Very quickly after I got signed in (which is different than sneaking in) and saw Jen's Broadway memorabilia-filled room, the real party started. It was pretty funny how so many people assembled in the room without any prior planning. I'd list all the people's names, but I can't -- there were so many! They all seemed pretty cool and we watched the NBA All-Star festivities on TV. Besides a champagne experiment involving already-chewed gum and shaking and a few minor and one major spill, things went smoothly. Jen's roommate Lisa had a date with this guy sh brought up for us to meet, who seemed pretty cool.

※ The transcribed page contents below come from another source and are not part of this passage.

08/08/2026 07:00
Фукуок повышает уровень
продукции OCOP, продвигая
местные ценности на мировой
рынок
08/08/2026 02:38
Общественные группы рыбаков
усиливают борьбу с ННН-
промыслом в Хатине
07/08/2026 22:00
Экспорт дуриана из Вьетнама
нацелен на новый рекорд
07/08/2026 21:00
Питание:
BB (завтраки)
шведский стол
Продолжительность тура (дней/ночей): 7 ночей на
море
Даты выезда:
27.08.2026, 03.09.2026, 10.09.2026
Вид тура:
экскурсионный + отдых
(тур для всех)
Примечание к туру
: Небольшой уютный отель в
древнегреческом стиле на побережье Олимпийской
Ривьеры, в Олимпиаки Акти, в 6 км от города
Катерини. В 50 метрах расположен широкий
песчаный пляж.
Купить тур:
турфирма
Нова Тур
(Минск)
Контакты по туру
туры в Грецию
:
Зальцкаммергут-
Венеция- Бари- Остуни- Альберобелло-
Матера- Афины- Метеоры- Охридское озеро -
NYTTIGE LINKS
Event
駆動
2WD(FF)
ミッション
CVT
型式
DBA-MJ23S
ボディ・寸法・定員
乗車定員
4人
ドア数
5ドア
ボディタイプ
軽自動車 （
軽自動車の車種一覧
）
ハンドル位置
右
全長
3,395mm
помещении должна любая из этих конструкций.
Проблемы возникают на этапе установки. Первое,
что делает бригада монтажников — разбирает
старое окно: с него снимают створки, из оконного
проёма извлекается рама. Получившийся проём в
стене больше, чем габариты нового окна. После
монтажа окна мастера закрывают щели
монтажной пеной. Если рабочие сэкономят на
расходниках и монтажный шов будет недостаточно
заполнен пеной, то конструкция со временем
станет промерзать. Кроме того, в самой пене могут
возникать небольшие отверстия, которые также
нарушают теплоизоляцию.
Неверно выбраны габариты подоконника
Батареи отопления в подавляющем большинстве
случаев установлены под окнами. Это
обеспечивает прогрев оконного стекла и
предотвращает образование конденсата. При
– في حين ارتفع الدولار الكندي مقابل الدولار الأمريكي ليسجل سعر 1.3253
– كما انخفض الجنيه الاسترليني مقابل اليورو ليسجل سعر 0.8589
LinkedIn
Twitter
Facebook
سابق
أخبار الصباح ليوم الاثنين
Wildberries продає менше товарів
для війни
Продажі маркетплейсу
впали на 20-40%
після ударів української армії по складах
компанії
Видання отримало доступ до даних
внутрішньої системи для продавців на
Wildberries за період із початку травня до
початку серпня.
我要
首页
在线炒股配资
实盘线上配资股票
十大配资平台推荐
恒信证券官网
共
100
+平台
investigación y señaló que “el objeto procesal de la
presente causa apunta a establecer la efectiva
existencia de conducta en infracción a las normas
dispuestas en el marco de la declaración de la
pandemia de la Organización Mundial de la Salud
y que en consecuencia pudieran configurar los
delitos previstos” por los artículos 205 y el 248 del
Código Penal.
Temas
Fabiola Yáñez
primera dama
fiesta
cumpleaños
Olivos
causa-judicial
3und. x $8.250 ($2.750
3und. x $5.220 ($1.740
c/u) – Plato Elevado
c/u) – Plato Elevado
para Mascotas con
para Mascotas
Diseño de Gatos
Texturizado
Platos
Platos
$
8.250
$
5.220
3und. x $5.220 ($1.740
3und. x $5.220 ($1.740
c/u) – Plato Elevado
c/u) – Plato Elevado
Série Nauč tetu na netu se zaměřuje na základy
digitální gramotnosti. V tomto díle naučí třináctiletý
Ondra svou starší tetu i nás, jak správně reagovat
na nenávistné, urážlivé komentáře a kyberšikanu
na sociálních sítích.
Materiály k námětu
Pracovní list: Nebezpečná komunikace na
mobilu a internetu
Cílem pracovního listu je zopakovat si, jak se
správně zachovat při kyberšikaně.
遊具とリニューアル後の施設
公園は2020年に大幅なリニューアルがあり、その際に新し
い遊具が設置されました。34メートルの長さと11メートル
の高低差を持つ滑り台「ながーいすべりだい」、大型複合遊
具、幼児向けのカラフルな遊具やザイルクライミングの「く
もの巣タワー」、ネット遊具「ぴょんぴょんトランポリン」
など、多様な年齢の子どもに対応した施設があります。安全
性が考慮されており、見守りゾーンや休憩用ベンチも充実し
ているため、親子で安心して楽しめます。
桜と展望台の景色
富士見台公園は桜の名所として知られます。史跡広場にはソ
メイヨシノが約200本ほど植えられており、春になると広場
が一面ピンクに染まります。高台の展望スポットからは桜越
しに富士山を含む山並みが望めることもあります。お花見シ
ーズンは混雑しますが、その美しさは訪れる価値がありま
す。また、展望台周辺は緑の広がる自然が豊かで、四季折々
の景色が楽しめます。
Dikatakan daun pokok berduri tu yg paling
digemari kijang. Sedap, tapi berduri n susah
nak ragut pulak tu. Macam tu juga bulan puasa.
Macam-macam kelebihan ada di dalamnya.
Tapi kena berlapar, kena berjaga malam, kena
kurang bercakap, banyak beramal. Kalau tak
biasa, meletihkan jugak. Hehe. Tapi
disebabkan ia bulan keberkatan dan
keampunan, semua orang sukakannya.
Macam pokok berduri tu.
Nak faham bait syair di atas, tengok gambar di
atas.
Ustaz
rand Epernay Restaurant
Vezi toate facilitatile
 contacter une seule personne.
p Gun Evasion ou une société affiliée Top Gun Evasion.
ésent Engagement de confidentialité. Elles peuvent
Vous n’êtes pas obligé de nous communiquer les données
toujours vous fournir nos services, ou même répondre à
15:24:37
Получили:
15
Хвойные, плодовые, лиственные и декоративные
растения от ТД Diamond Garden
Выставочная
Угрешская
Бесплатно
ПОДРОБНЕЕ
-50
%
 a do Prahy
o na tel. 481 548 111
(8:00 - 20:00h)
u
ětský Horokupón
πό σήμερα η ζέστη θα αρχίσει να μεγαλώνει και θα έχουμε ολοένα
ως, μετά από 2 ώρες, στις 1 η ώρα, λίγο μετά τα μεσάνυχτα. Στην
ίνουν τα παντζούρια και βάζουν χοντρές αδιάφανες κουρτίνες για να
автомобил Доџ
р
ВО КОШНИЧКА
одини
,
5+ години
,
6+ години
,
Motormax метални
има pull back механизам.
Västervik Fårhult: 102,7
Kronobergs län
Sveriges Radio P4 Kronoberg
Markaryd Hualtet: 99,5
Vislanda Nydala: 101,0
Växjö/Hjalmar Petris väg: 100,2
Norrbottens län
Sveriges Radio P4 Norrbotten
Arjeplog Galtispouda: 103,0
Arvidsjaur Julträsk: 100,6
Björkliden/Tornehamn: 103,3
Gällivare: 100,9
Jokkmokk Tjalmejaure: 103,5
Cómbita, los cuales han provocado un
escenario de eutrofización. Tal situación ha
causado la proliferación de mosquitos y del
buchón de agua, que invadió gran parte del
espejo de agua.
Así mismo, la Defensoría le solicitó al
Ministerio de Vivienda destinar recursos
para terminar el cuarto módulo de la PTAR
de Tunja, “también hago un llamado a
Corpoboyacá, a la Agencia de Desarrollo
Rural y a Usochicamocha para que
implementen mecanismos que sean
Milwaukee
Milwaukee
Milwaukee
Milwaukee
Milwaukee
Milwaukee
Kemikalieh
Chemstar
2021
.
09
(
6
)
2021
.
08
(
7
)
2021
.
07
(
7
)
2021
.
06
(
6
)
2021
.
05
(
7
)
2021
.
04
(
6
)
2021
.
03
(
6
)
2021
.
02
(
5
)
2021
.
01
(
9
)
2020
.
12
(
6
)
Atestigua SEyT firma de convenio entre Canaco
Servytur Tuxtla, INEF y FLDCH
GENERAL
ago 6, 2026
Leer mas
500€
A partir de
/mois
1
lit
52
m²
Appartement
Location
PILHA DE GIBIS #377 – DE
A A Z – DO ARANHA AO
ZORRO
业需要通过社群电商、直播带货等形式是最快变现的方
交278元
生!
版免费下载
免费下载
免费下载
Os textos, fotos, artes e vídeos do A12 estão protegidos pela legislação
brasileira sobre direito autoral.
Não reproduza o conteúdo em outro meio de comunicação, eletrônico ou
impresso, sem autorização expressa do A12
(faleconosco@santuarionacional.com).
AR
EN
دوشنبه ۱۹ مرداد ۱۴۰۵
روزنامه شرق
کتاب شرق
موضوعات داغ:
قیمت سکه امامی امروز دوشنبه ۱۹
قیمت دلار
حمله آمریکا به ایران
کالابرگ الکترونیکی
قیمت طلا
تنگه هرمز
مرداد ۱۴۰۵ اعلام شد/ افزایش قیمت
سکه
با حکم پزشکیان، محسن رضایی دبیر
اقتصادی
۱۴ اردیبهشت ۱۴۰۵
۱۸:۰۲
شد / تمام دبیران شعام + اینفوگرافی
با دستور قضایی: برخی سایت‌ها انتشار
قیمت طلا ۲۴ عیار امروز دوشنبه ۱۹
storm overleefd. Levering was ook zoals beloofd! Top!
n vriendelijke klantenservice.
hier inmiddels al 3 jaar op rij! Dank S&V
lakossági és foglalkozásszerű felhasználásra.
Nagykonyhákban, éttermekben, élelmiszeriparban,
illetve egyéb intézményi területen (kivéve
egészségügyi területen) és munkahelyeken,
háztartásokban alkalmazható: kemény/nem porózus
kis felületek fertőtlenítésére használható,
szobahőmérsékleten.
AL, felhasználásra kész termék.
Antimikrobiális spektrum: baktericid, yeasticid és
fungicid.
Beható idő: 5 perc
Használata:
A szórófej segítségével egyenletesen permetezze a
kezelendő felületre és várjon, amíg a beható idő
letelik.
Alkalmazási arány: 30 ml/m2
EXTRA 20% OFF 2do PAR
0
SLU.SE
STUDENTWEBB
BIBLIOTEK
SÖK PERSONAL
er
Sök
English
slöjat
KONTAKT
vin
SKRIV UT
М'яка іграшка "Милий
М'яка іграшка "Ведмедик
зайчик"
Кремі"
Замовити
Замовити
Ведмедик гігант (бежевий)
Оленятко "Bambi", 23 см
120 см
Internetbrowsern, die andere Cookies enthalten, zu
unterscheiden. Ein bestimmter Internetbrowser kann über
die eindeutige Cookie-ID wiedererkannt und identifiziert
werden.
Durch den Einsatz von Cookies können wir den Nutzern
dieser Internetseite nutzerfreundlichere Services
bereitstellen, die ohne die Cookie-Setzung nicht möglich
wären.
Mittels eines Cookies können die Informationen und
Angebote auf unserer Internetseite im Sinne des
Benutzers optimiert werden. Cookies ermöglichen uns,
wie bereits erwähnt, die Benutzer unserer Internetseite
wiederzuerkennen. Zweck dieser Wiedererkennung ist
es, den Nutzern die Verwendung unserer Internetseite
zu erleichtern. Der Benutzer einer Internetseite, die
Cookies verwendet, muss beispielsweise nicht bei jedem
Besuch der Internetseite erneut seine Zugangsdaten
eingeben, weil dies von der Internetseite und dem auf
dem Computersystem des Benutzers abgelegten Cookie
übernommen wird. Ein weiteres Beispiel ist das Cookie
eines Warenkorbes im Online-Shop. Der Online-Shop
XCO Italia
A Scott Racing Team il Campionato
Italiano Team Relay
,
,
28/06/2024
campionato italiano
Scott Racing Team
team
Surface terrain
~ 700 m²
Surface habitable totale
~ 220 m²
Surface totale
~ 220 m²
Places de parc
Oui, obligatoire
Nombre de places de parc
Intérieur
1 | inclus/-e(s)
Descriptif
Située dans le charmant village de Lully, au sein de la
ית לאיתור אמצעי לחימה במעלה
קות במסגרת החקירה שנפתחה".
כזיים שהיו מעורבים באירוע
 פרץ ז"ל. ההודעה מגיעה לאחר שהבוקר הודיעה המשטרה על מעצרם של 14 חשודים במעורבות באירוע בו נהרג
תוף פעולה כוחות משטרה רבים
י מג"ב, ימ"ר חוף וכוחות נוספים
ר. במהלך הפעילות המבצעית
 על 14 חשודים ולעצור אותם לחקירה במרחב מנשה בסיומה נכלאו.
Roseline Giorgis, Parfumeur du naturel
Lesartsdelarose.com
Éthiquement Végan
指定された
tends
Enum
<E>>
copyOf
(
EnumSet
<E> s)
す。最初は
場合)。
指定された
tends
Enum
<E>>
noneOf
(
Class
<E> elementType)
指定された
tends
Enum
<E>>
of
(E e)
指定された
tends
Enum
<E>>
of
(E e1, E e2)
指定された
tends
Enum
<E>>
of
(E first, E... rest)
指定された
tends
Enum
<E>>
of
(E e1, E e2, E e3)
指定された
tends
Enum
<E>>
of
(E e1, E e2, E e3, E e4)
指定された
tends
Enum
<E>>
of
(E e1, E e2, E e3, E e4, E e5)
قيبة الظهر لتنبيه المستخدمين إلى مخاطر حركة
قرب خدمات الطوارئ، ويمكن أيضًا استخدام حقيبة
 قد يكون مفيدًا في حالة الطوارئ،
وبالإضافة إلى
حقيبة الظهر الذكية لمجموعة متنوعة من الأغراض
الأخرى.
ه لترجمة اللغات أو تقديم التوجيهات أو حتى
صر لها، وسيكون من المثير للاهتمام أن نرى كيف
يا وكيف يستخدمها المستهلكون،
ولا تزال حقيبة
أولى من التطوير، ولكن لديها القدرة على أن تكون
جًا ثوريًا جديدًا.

Lisa said they went to California Pizza Kitchen and then went on a carriage ride in Central Park 20 minutes @ $40. She even got a rose he had been concealing the entire date. I admitted that for a first date, that was a spectacular time that will be difficult to top next date and Jen delved into her hopeless romantic rants. :) That major spill I mentioned before happened right in front of Lisa on her side of the room when she had just got back from her date. Isn't it ironic, don't you think?

Then all of a sudden it was 2:30am and since Lisa was ready to go to sleep, Jen escorted me to be signed out. I signed my "fake" signature as Jen had to do all the hard work -- writing her room and the time -- and then we talked for a few minutes and said goodbye with a hug and a pleasant surprise right before I Ieft. Needless to say, that surprise was very pleasant.